The International Atomic Energy Agency has stated that it intends to return its team of inspectors to the Democratic People’s Republic of Korea (North Korea) to Pyongyang in the coming days after its team was expelled earlier this week.
Despite the fact that the IAEA considers that the expulsion order is a “clear violation” of the Non-Proliferation Treaty, a position backed by Washington, which expressed its preoccupation, it is clear from the declarations of IAEA officials in Vienna, its Headquarters, that there is confidence that the inspections programme in the DPRK will continue, possibly on Monday or Tuesday.
Optimistically, the IAEA spokesperson Melissa Fleming stated that “We have our office and all our equipment there (in Pyongyang) and we demand that North Korea allows the inspectors back as soon as possible”.

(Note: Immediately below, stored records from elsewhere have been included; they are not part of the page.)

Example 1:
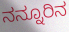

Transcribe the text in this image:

ನನ್ನೂರಿನ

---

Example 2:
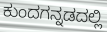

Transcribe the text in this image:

ಕುಂದಗನ್ನಡದಲ್ಲಿ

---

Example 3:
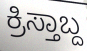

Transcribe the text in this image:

ಕ್ರಿಸ್ತಾಬ್ದ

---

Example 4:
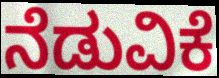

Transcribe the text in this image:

ನೆಡುವಿಕೆ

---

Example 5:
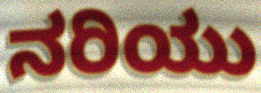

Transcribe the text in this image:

ನರಿಯು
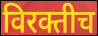
विरक्तीच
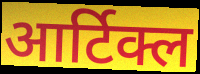
आर्टिक्ल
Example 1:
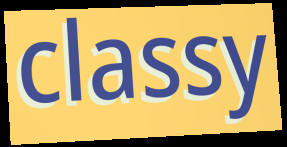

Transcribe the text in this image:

classy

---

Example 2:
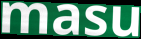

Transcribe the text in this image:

masu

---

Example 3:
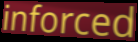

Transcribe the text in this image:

inforced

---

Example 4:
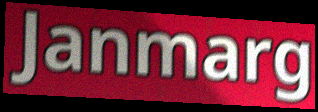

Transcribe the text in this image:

Janmarg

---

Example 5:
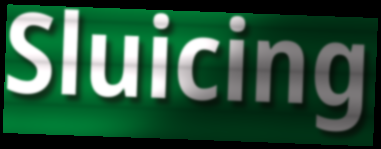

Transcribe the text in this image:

Sluicing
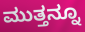
ಮುತ್ತನ್ನೂ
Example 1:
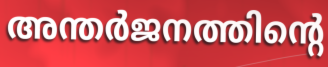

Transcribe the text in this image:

അന്തർജനത്തിന്റെ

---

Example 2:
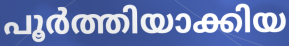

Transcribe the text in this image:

പൂർത്തിയാക്കിയ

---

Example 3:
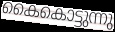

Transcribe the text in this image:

കൈകൊട്ടുന്നു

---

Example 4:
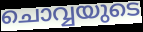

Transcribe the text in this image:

ചൊവ്വയുടെ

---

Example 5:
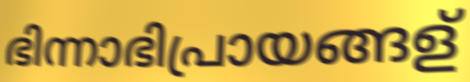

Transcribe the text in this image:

ഭിന്നാഭിപ്രായങ്ങള്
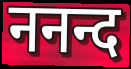
ननन्द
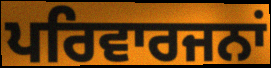
ਪਰਿਵਾਰਜਨਾਂ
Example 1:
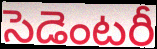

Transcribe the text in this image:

సెడెంటరీ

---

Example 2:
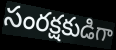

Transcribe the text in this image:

సంరక్షకుడిగా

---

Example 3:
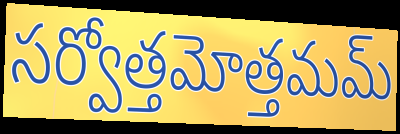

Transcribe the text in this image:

సర్వోత్తమోత్తమమ్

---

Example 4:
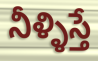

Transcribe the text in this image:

నీళ్ళిస్తే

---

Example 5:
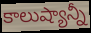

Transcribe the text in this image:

కాలుష్యాన్నీ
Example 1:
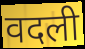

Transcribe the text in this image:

वदली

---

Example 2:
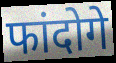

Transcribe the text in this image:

फांदोगे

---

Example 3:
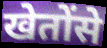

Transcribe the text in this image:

खेतोंसे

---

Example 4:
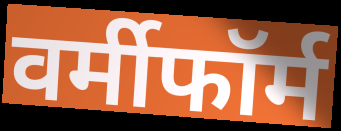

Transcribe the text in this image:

वर्मीफॉर्म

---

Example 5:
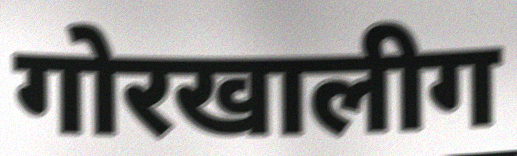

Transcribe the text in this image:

गोरखालीग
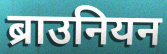
ब्राउनियन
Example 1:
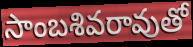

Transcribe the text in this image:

సాంబశివరావుతో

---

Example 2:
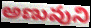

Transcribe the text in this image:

అణువుని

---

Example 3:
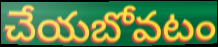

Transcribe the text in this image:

చేయబోవటం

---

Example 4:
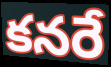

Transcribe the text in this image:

కనరే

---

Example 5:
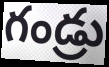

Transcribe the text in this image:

గండ్రు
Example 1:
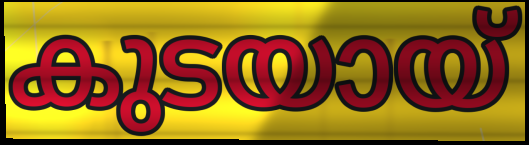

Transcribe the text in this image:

കുടയായ്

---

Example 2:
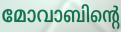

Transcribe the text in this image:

മോവാബിന്റെ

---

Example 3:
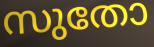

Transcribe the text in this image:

സുതോ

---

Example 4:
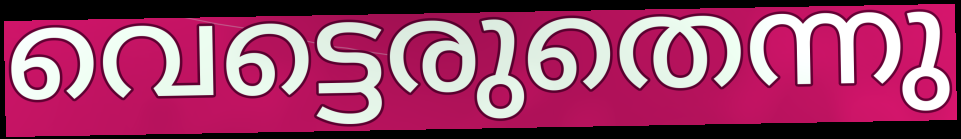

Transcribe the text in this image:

വെട്ടെരുതെന്നു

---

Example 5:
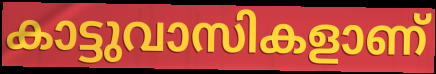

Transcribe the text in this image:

കാട്ടുവാസികളാണ്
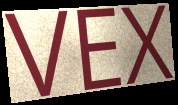
VEX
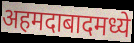
अहमदाबादमध्ये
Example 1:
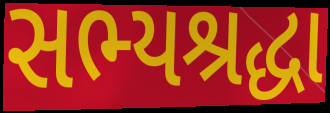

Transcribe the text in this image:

સભ્યશ્રદ્ધા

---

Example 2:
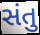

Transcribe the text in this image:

સંતુ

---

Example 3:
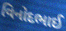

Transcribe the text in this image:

વિનોદભાઈ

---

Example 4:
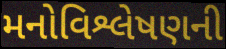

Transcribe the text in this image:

મનોવિશ્લેષણની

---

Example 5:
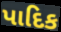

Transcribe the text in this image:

પાદિક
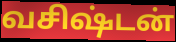
வசிஷ்டன்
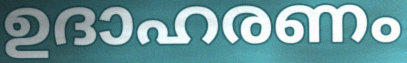
ഉദാഹരണം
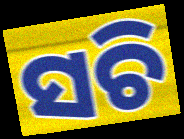
ସଚି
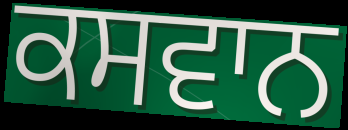
ਕਸਵਾਨ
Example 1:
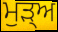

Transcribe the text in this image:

ਮੁਡ਼੍ਅ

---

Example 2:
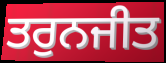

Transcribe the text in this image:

ਤਰੁਨਜੀਤ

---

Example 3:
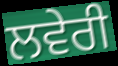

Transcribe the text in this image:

ਲਵੇਰੀ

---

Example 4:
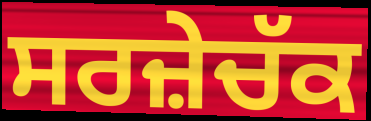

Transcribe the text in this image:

ਸਰਜ਼ੇਚੱਕ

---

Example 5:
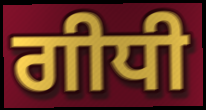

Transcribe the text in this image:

ਗੀਧੀ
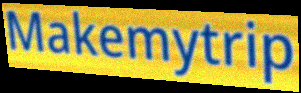
Makemytrip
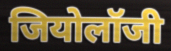
जियोलॉजी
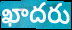
ఖాదరు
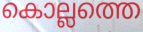
കൊല്ലത്തെ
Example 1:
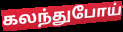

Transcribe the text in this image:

கலந்துபோய்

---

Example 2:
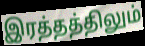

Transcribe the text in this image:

இரத்தத்திலும்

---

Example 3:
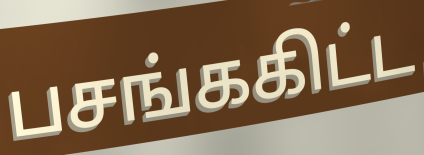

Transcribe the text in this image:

பசங்ககிட்ட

In the absence of belligerent rhetoric from Washington, focussed again on its obsession, Iraq, it is the IAEA that takes the stage. The Director-General of the Agency, Mohammed El-Baradei, sent a draft proposal for a resolution to the 35 members of the executive council of the IAEA last Tuesday, after a report outlining the history of the DPRK cooperation with the Agency had been studied.
The fact that the issue is being taken up in a low-profile mode with an agency and not on an official status by Washington means that the diplomatic machine controlled by the energy lobby, which controls the US foreign policy, has decided that either it does not know what to do, or is not interested enough to get involved.
After all, how many oil wells does the DPRK have?